Musharraf Abdalla Akhulunga alias Zarkarawi told Chief Magistrate Diana Mochache at Kahawa Law Courts that he would escape since the offence carries a lesser sentence.

Abdalla was convicted in 2017 to serve 22 years for being in possession of firearms. He wanted to attack Parliament and was charged under the explosives act.

Together with Mohammed Ali Abikar and Joseph Juma Odhiambo alia Yusuf, Abdalla escaped from Kamiti Maximum Prison before being rearrested.

Abdalla’s dream to escape from custody for the second time might be wishful thinking as luck does not always favour one, as Felice Benuzzi came to learn while cooling his heels at Camp 354 in Nanyuki.

Benuzzi and fellow inmates Giovanni Balleto and Vincenzo Barsotti escaped from prison on January 24, 1943. They were prisoners of war (POWs). Benuzzi came to learn that engineering a jailbreak is not a walk in the park.

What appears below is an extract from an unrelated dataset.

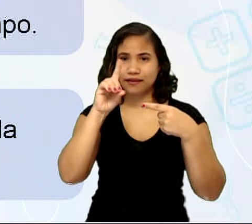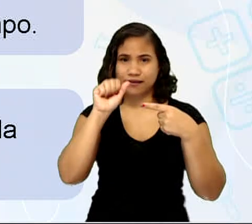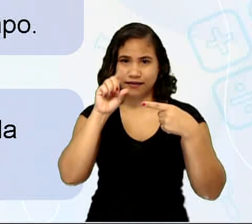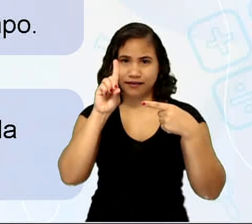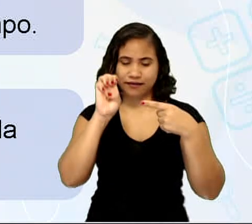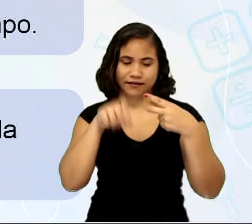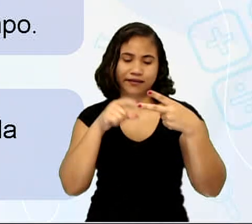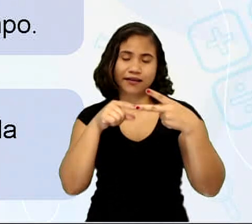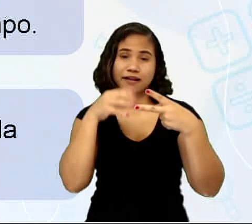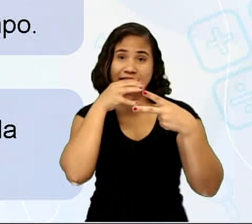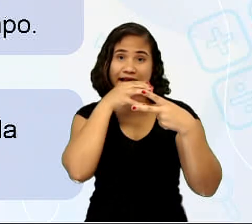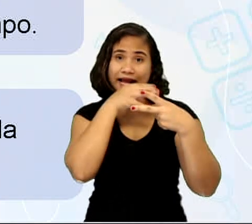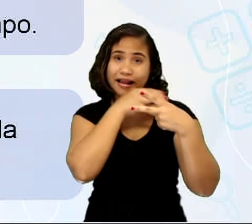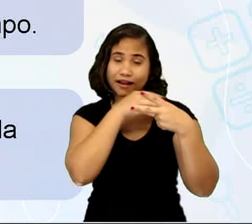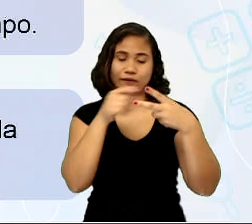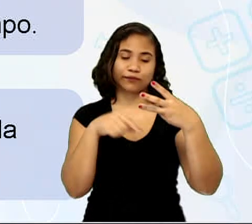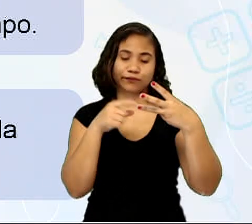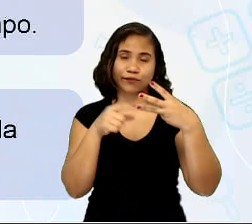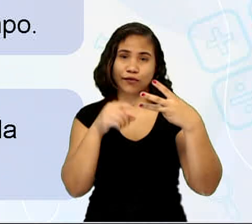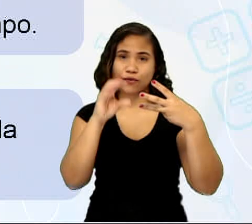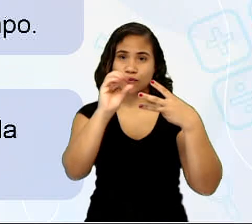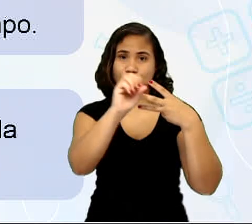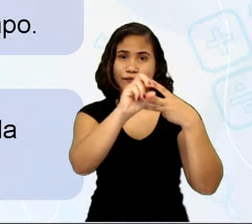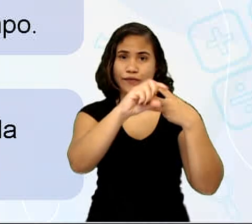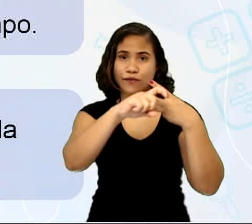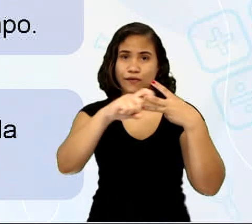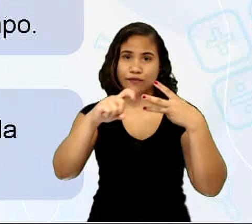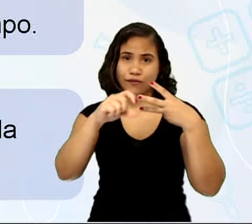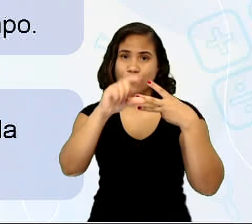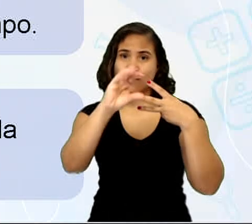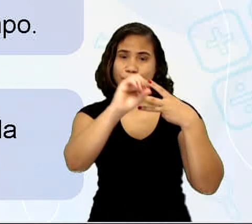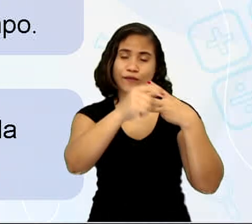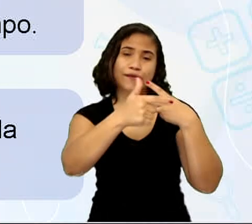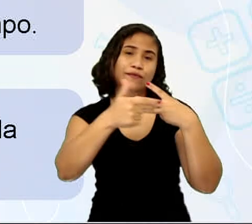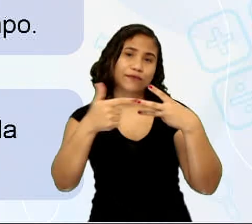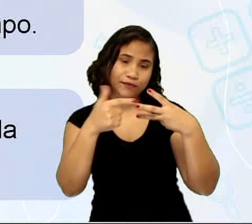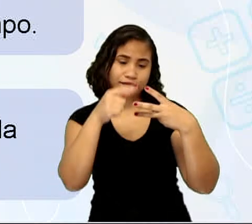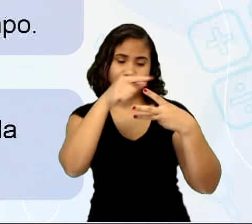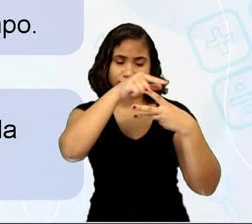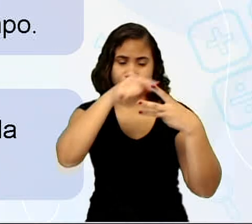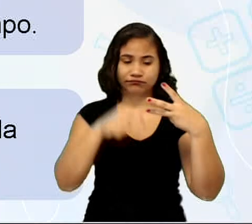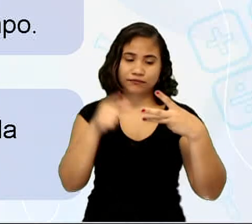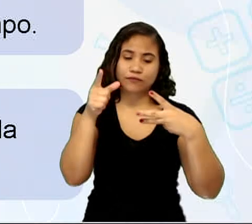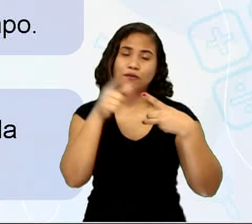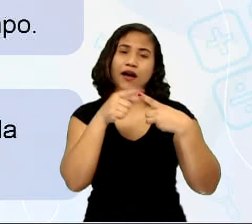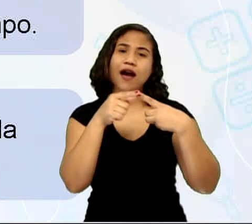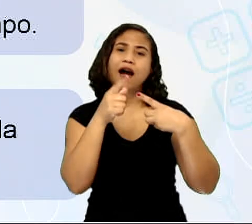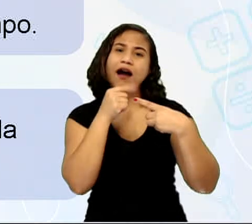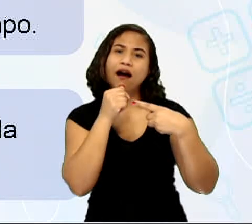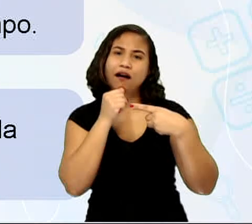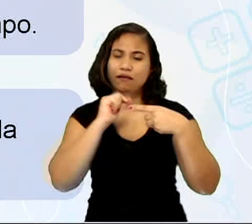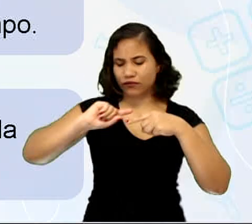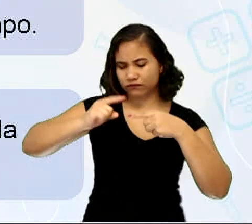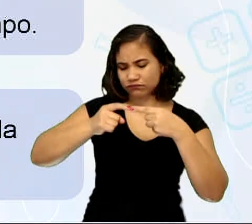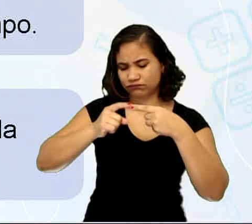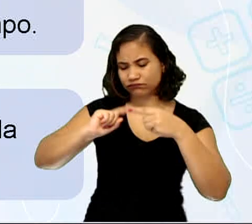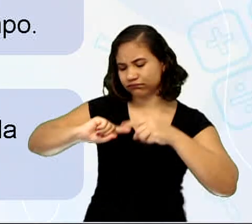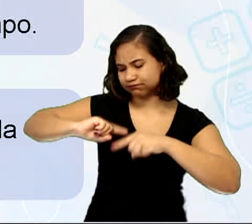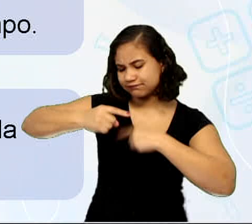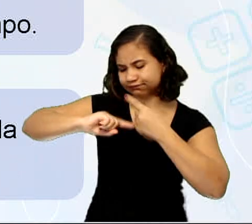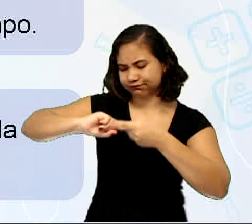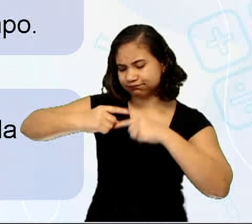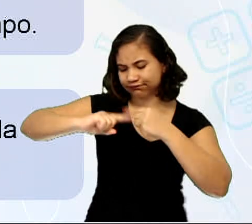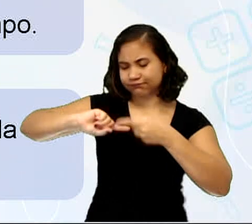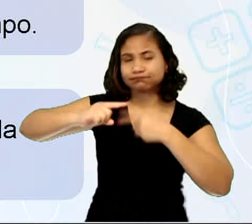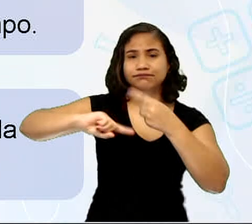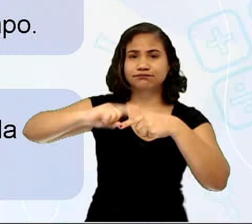o calor e o oxigênio. A umidade garante a proliferação dos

The easiest way to escape was by bribing sentries, but the Italian trio chose the hard way out of prison.

“Thus we decided upon a scheme which would leave no doubt in their (authorities) minds about the legality of our behaviour; to open the gate leading from the compound to the vegetable gardens by means of a false key when the British staff where having lunch,” wrote Benuzzi in his book: No picnic on Mount Kenya.

The Italians used a duplicate key to open the gate of the main prison and walk into freedom. The key had taken them months to forge. Normally, the key was kept by the British Compound Officer.

Benuzzi first had to get an imprint of the key,. He waited for weeks before he got an opportunity when the BCO who was elsewhere in the compound left the keys on the table. He made several imprints on pieces of tar.

A POW mechanic cut a key from the pattern of the imprints. After several failed attempts on the gate, the forged key finally unlocked the entrance after minor alterations. 

Once outside, Benuzzi, Balleto and Barsotti hid in the gardens until nightfall before slipping away. Their absence was discovered later through a note which Benuzzi that they would return after completing their adventure.

Ironically, Benuzzi claimed Africans were cooperative in aiding their escape. “The African sentries were often easy to bribe with a few hundred cigarettes, a bottle of camp-made brandy or a handful of coins,” he wrote.